Forum: Building VoltDB Applications

Post: Blobs

Blobs
henning
Mar 1, 2010
What is the recommended way to store binary data / blobs?
RE: Blobs
aweisberg
Mar 1, 2010
Hi Henning,

Right now you can store blobs using the VARCHAR type. Currently we don't support VARCHAR values larger than (2 ^ 15) - 2 bytes. Another limitation is that a result row returned by a SELECT statement can't be larger then 2 ^ 15 bytes. We use strcmp to compare VARCHAR columns so you can't use a blob in a comparison (including equality), or as an index key unless you hex encode it.

Hope this helps,

Ariel Weisberg
Encoding Issues?
henning
Mar 2, 2010
Hi Henning,

Right now you can store blobs using the VARCHAR type. Currently we don't support VARCHAR values larger than (2 ^ 15) - 2 bytes. Another limitation is that a result row returned by a SELECT statement can't be larger then 2 ^ 15 bytes. We use strcmp to compare VARCHAR columns so you can't use a blob in a comparison (including equality), or as an index key unless you hex encode it.

Hope this helps,

Ariel Weisberg

Thanks Ariel,

are there any implicit encoding conversions (ANSI/UTF-8) to be aware of that may cripple binary data on its way from client into the data base and back that may need some form of escaping?
RE: Encoding Issues?
aweisberg
Mar 2, 2010
Thanks Ariel,

are there any implicit encoding conversions (ANSI/UTF-8) to be aware of that may cripple binary data on its way from client into the data base and back that may need some form of escaping?

Hi Henning,

I forgot to mention that you can pass a byte array as a parameter to a stored procedure to get your binary data into the procedure. At that point you can pass the array as a parameter to an UPDATE or INSERT statement for a VARCHAR field. This skips the encoding/decoding step. It is also a faster way to insert real strings into the database since it saves the encoding/decoding work involved in serializing/constructing a Java String.

Ariel Weisberg
And getting it out again?
henning
Apr 2, 2010
Hi Henning,

I forgot to mention that you can pass a byte array as a parameter to a stored procedure to get your binary data into the procedure. At that point you can pass the array as a parameter to an UPDATE or INSERT statement for a VARCHAR field. This skips the encoding/decoding step. It is also a faster way to insert real strings into the database since it saves the encoding/decoding work involved in serializing/constructing a Java String.

Ariel Weisberg

So I need not encode it any way, also not Base 64 for getting it into the procedure and then on into the database when passing as byte array?
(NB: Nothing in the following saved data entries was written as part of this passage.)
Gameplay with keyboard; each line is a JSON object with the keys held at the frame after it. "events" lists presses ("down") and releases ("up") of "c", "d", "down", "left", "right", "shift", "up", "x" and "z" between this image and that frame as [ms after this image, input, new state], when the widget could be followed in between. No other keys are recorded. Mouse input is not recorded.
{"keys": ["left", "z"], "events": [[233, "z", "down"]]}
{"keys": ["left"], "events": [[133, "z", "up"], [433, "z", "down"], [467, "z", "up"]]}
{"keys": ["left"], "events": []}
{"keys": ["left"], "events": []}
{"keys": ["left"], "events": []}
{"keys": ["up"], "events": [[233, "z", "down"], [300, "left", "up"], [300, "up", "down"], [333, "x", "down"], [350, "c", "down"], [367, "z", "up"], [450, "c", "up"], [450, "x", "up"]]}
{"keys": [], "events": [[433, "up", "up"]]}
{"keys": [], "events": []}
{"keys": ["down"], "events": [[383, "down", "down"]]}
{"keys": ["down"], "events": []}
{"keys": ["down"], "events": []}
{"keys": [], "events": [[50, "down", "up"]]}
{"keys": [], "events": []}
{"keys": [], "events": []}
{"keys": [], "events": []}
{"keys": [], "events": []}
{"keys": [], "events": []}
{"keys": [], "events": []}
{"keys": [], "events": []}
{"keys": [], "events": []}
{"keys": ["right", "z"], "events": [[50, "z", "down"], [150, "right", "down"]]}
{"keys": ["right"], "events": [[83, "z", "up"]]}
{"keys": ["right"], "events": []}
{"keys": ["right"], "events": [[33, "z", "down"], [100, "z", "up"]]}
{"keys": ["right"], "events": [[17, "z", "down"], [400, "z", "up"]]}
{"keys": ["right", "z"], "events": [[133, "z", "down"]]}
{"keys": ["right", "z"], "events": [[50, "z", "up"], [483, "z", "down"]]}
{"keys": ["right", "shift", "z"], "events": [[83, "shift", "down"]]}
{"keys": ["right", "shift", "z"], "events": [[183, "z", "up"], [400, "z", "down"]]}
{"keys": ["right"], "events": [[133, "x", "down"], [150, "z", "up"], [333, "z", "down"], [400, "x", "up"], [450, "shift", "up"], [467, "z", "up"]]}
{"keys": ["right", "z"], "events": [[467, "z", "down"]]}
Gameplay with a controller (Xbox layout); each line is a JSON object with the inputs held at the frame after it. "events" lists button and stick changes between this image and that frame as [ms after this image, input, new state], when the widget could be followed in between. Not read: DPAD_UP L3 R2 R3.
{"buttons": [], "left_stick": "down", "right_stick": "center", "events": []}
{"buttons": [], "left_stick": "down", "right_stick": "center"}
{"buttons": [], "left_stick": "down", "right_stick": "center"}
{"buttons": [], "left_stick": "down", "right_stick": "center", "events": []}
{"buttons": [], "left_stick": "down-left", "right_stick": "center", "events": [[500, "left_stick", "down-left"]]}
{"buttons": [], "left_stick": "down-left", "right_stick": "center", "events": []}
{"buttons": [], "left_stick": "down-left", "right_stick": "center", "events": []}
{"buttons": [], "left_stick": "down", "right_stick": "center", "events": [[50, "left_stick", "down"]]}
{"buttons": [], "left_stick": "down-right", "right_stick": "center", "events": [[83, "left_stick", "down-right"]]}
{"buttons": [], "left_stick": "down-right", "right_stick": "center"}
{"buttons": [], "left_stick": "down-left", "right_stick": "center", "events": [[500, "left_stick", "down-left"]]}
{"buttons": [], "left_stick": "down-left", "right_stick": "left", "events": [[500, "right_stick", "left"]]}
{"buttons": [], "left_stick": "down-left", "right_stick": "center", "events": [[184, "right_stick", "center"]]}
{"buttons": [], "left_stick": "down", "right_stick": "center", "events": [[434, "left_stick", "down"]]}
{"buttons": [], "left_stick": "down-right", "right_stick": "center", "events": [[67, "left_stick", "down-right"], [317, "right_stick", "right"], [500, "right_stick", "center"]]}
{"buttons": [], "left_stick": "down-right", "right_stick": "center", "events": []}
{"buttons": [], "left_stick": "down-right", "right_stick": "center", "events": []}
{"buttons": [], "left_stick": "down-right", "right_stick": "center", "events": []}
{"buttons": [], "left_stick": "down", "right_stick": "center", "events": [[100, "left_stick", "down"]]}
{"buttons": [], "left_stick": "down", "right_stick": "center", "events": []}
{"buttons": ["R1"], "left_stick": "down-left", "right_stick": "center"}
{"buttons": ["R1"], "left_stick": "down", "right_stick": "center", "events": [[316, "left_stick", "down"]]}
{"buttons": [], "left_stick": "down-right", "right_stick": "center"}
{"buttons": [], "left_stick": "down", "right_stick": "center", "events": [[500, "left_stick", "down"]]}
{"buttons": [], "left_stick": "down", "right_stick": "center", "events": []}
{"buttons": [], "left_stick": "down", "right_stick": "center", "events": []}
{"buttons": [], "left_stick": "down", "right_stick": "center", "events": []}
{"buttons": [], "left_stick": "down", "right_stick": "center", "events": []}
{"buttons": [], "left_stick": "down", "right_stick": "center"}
But the caveat when getting it out again remains, as described in your fore-last post?

I would have to Base 64 encode it to get it out? How would I do that? Change the respective value of the resulting VoltTable before returning it? So that it is not running into the assertion?
You don't need to encode to
aweisberg
Apr 3, 2010
So I need not encode it any way, also not Base 64 for getting it into the procedure and then on into the database when passing as byte array?

But the caveat when getting it out again remains, as described in your fore-last post?

I would have to Base 64 encode it to get it out? How would I do that? Change the respective value of the resulting VoltTable before returning it? So that it is not running into the assertion?

You don't need to encode to get it into the procedure, but it is probably better to do the encoding on the client and not the server.

Our dirty little secret is that you could probably get away with stashing unencoded data via a VARCHAR this way because you can get the data out of the result table via getStringAsBytes. I haven't tested round tripping binary data and this isn't supported. We strongly discourage stashing binary data in VARCHAR fields because this is almost guaranteed to break in the future. A BLOB type is coming sooner or later.

The assertion (caveat) I am talking about is in the Java VoltTable class and it is only hit when you add rows to a VoltTable.
Incidentally the limit for VARCHARS has been raise to 1 megabyte for future releases (and max serialized VoltTable row size has been raised to 2 megabytes).

Ariel
RE: Encoding issues?
aweisberg
Mar 2, 2010
Thanks Ariel,

are there any implicit encoding conversions (ANSI/UTF-8) to be aware of that may cripple binary data on its way from client into the data base and back that may need some form of escaping?

Hi again,

One thing that Ryan Betts reminded me of is that getting blobs back out again can be a little tricky. You can call VoltTable.getStringAsBytes() to skip the UTF-8 decoding step and Java String construction, but VoltTable.addRow() has assertion that runs strings (including strings passed as byte[]) through a UTF-8 decoder to ensure that it is valid UTF-8 data.
You should b64 encode blobs until we add a blob type.

Ariel